» Your task
Show every line of the entries below that contains the word "sport", matching case exactly.

» Data section
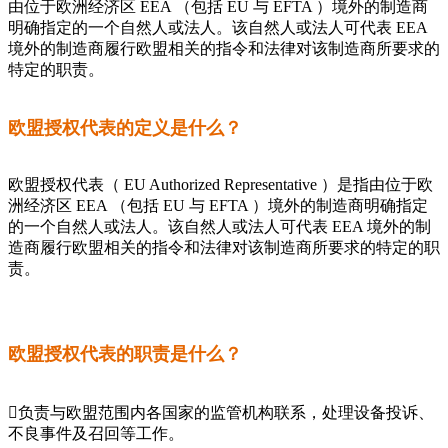
由位于欧洲经济区 EEA （包括 EU 与 EFTA ）境外的制造商
明确指定的一个自然人或法人。该自然人或法人可代表 EEA
境外的制造商履行欧盟相关的指令和法律对该制造商所要求的
特定的职责。
欧盟授权代表的定义是什么？
欧盟授权代表（ EU Authorized Representative ）是指由位于欧
洲经济区 EEA （包括 EU 与 EFTA ）境外的制造商明确指定
的一个自然人或法人。该自然人或法人可代表 EEA 境外的制
造商履行欧盟相关的指令和法律对该制造商所要求的特定的职
责。
欧盟授权代表的职责是什么？
负责与欧盟范围内各国家的监管机构联系，处理设备投诉、
不良事件及召回等工作。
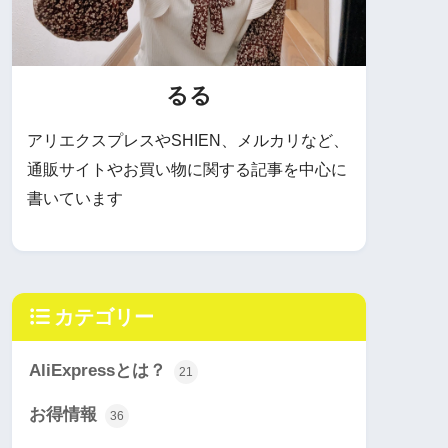
るる
アリエクスプレスやSHIEN、メルカリなど、
通販サイトやお買い物に関する記事を中心に
書いています
カテゴリー
AliExpressとは？
21
お得情報
36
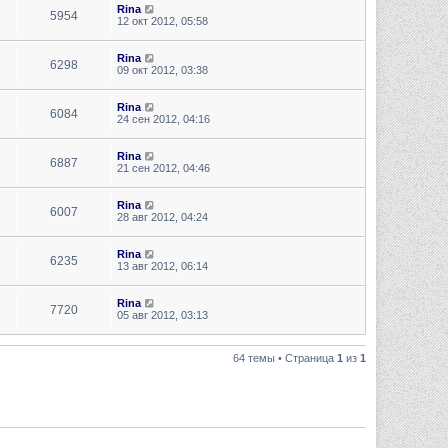
Rina
5954
12 окт 2012, 05:58
Rina
6298
09 окт 2012, 03:38
Rina
6084
24 сен 2012, 04:16
Rina
6887
21 сен 2012, 04:46
Rina
6007
28 авг 2012, 04:24
Rina
6235
13 авг 2012, 06:14
Rina
7720
05 авг 2012, 03:13
64 темы • Страница
1
из
1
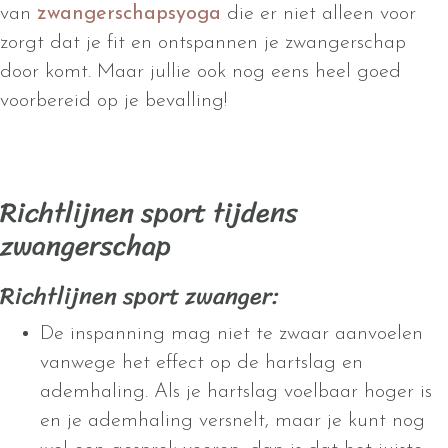
van
zwangerschapsyoga
die er niet alleen voor
zorgt dat je fit en ontspannen je zwangerschap
door komt. Maar jullie ook nog eens heel goed
voorbereid op je bevalling!
Richtlijnen sport tijdens
zwangerschap
Richtlijnen sport zwanger:
De inspanning mag niet te zwaar aanvoelen
vanwege het effect op de hartslag en
ademhaling. Als je hartslag voelbaar hoger is
en je ademhaling versnelt, maar je kunt nog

» Result
Richtlijnen sport tijdens
Richtlijnen sport zwanger:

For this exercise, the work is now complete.